• _Problem_
With the images removed, transcribe the listing that follows exactly.

Start of Raw data

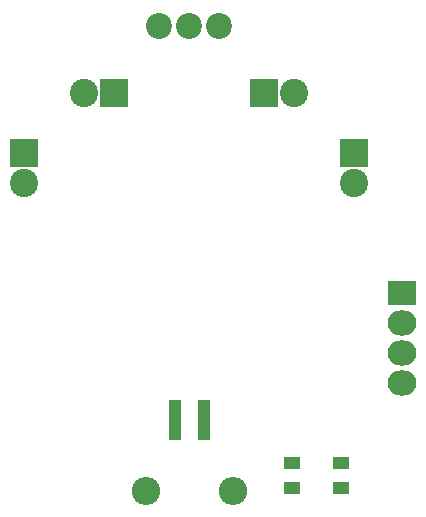
<source format=gbs>
G04 #@! TF.FileFunction,Soldermask,Bot*
%FSLAX46Y46*%
G04 Gerber Fmt 4.6, Leading zero omitted, Abs format (unit mm)*
G04 Created by KiCad (PCBNEW 4.0.1-stable) date 2017/04/12 14:46:20*
%MOMM*%
G01*
G04 APERTURE LIST*
%ADD10C,0.100000*%
%ADD11R,2.400000X2.400000*%
%ADD12C,2.400000*%
%ADD13O,2.400000X2.400000*%
%ADD14R,1.100000X3.400000*%
%ADD15R,1.450000X1.050000*%
%ADD16C,2.200000*%
%ADD17R,2.432000X2.127200*%
%ADD18O,2.432000X2.127200*%
G04 APERTURE END LIST*
D10*
D11*
X113970000Y-91110000D03*
D12*
X113970000Y-93650000D03*
D11*
X86030000Y-91110000D03*
D12*
X86030000Y-93650000D03*
D11*
X106350000Y-86030000D03*
D12*
X108890000Y-86030000D03*
D11*
X93650000Y-86030000D03*
D12*
X91110000Y-86030000D03*
D13*
X96300000Y-119685000D03*
X103700000Y-119685000D03*
D14*
X98800000Y-113685000D03*
X101200000Y-113685000D03*
D15*
X112870000Y-117340000D03*
X108720000Y-117340000D03*
X108720000Y-119490000D03*
X112870000Y-119490000D03*
D16*
X102540000Y-80315000D03*
X100000000Y-80315000D03*
X97460000Y-80315000D03*
D17*
X118000000Y-103000000D03*
D18*
X118000000Y-105540000D03*
X118000000Y-108080000D03*
X118000000Y-110620000D03*
M02*

</source>
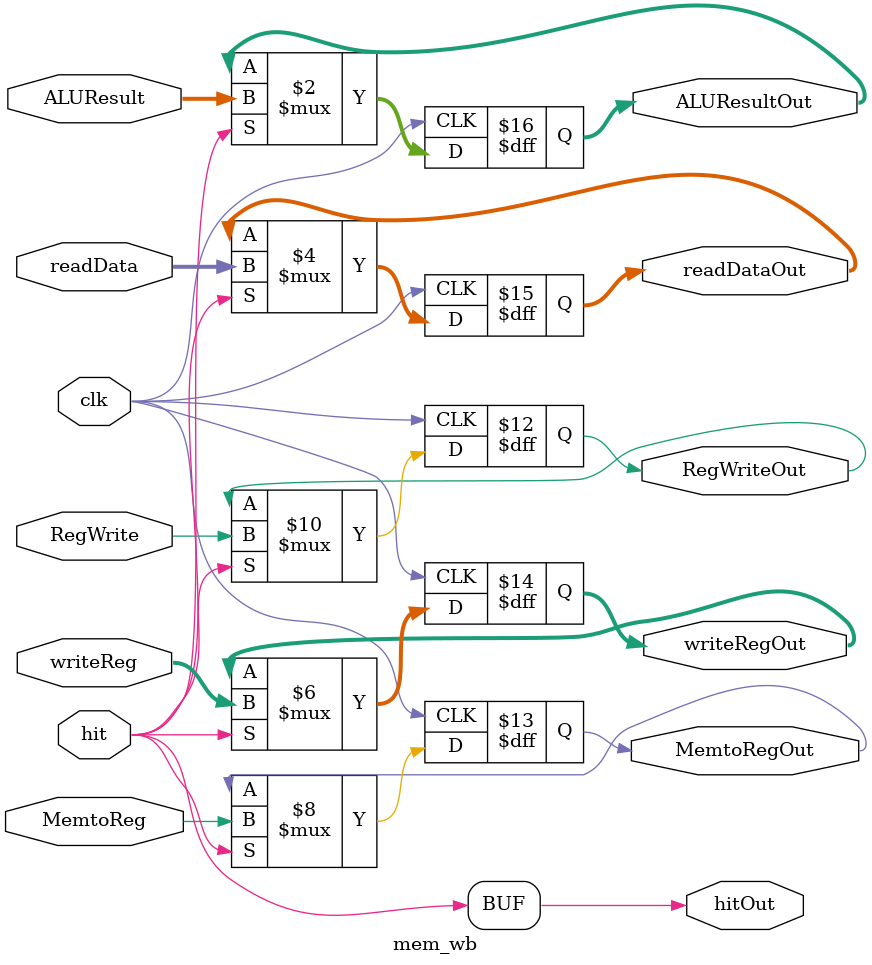
<source format=v>
`timescale 1ns / 1ps
module mem_wb(clk, hit, readData, ALUResult, writeReg, RegWrite, MemtoReg,hitOut, readDataOut,
				  ALUResultOut, writeRegOut, RegWriteOut,MemtoRegOut);

		input clk;
		input hit;
		input RegWrite;
		input MemtoReg;
		input [4:0] writeReg;
		input [31:0]readData;
		input [31:0]ALUResult;
		
		output     hitOut ;
		output reg RegWriteOut;
		output reg MemtoRegOut;
		output reg [4:0]  writeRegOut;
		output reg [31:0] readDataOut;
		output reg [31:0] ALUResultOut;
		
		assign hitOut = hit;
		
		always @(negedge clk)
			begin
				if(hit) 
					begin 
						MemtoRegOut  <= MemtoReg;
						RegWriteOut  <= RegWrite;
						writeRegOut  <= writeReg;
						readDataOut  <= readData;
						ALUResultOut <= ALUResult;		
					end
			end
endmodule

</source>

End of Raw data

• _Response area_
<source format=gbs>
G04 #@! TF.FileFunction,Soldermask,Bot*
%FSLAX46Y46*%
G04 Gerber Fmt 4.6, Leading zero omitted, Abs format (unit mm)*
G04 Created by KiCad (PCBNEW 4.0.1-stable) date 2017/04/12 14:46:20*
%MOMM*%
G01*
G04 APERTURE LIST*
%ADD10C,0.100000*%
%ADD11R,2.400000X2.400000*%
%ADD12C,2.400000*%
%ADD13O,2.400000X2.400000*%
%ADD14R,1.100000X3.400000*%
%ADD15R,1.450000X1.050000*%
%ADD16C,2.200000*%
%ADD17R,2.432000X2.127200*%
%ADD18O,2.432000X2.127200*%
G04 APERTURE END LIST*
D10*
D11*
X113970000Y-91110000D03*
D12*
X113970000Y-93650000D03*
D11*
X86030000Y-91110000D03*
D12*
X86030000Y-93650000D03*
D11*
X106350000Y-86030000D03*
D12*
X108890000Y-86030000D03*
D11*
X93650000Y-86030000D03*
D12*
X91110000Y-86030000D03*
D13*
X96300000Y-119685000D03*
X103700000Y-119685000D03*
D14*
X98800000Y-113685000D03*
X101200000Y-113685000D03*
D15*
X112870000Y-117340000D03*
X108720000Y-117340000D03*
X108720000Y-119490000D03*
X112870000Y-119490000D03*
D16*
X102540000Y-80315000D03*
X100000000Y-80315000D03*
X97460000Y-80315000D03*
D17*
X118000000Y-103000000D03*
D18*
X118000000Y-105540000D03*
X118000000Y-108080000D03*
X118000000Y-110620000D03*
M02*

</source>
<source format=v>
`timescale 1ns / 1ps
module mem_wb(clk, hit, readData, ALUResult, writeReg, RegWrite, MemtoReg,hitOut, readDataOut,
				  ALUResultOut, writeRegOut, RegWriteOut,MemtoRegOut);

		input clk;
		input hit;
		input RegWrite;
		input MemtoReg;
		input [4:0] writeReg;
		input [31:0]readData;
		input [31:0]ALUResult;
		
		output     hitOut ;
		output reg RegWriteOut;
		output reg MemtoRegOut;
		output reg [4:0]  writeRegOut;
		output reg [31:0] readDataOut;
		output reg [31:0] ALUResultOut;
		
		assign hitOut = hit;
		
		always @(negedge clk)
			begin
				if(hit) 
					begin 
						MemtoRegOut  <= MemtoReg;
						RegWriteOut  <= RegWrite;
						writeRegOut  <= writeReg;
						readDataOut  <= readData;
						ALUResultOut <= ALUResult;		
					end
			end
endmodule

</source>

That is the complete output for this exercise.